*** Data extracts ***

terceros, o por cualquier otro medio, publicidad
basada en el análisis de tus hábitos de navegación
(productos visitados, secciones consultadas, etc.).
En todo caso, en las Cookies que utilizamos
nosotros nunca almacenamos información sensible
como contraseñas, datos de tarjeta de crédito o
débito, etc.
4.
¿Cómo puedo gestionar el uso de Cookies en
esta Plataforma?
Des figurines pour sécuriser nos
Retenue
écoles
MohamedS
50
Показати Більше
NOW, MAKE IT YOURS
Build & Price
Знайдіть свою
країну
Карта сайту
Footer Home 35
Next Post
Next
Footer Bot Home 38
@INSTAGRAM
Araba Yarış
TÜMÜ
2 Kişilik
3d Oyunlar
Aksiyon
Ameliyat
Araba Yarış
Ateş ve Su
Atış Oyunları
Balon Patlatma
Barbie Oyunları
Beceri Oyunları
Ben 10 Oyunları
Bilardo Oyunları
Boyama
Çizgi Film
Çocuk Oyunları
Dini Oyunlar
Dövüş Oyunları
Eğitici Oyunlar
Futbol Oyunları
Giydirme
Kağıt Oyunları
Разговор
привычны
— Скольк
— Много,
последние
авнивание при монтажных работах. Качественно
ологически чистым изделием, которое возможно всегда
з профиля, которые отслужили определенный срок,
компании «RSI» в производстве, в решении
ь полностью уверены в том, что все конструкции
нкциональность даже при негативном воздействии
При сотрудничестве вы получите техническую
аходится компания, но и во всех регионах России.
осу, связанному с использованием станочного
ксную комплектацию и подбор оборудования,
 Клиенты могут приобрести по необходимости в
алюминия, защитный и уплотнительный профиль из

*** End of Data extracts ***

* **Try it**: Reproduce every line of the listing above word for word, keeping the original order.

* **Written answer**:
terceros, o por cualquier otro medio, publicidad
basada en el análisis de tus hábitos de navegación
(productos visitados, secciones consultadas, etc.).
En todo caso, en las Cookies que utilizamos
nosotros nunca almacenamos información sensible
como contraseñas, datos de tarjeta de crédito o
débito, etc.
4.
¿Cómo puedo gestionar el uso de Cookies en
esta Plataforma?
Des figurines pour sécuriser nos
Retenue
écoles
MohamedS
50
Показати Більше
NOW, MAKE IT YOURS
Build & Price
Знайдіть свою
країну
Карта сайту
Footer Home 35
Next Post
Next
Footer Bot Home 38
@INSTAGRAM
Araba Yarış
TÜMÜ
2 Kişilik
3d Oyunlar
Aksiyon
Ameliyat
Araba Yarış
Ateş ve Su
Atış Oyunları
Balon Patlatma
Barbie Oyunları
Beceri Oyunları
Ben 10 Oyunları
Bilardo Oyunları
Boyama
Çizgi Film
Çocuk Oyunları
Dini Oyunlar
Dövüş Oyunları
Eğitici Oyunlar
Futbol Oyunları
Giydirme
Kağıt Oyunları
Разговор
привычны
— Скольк
— Много,
последние
авнивание при монтажных работах. Качественно
ологически чистым изделием, которое возможно всегда
з профиля, которые отслужили определенный срок,
компании «RSI» в производстве, в решении
ь полностью уверены в том, что все конструкции
нкциональность даже при негативном воздействии
При сотрудничестве вы получите техническую
аходится компания, но и во всех регионах России.
осу, связанному с использованием станочного
ксную комплектацию и подбор оборудования,
 Клиенты могут приобрести по необходимости в
алюминия, защитный и уплотнительный профиль из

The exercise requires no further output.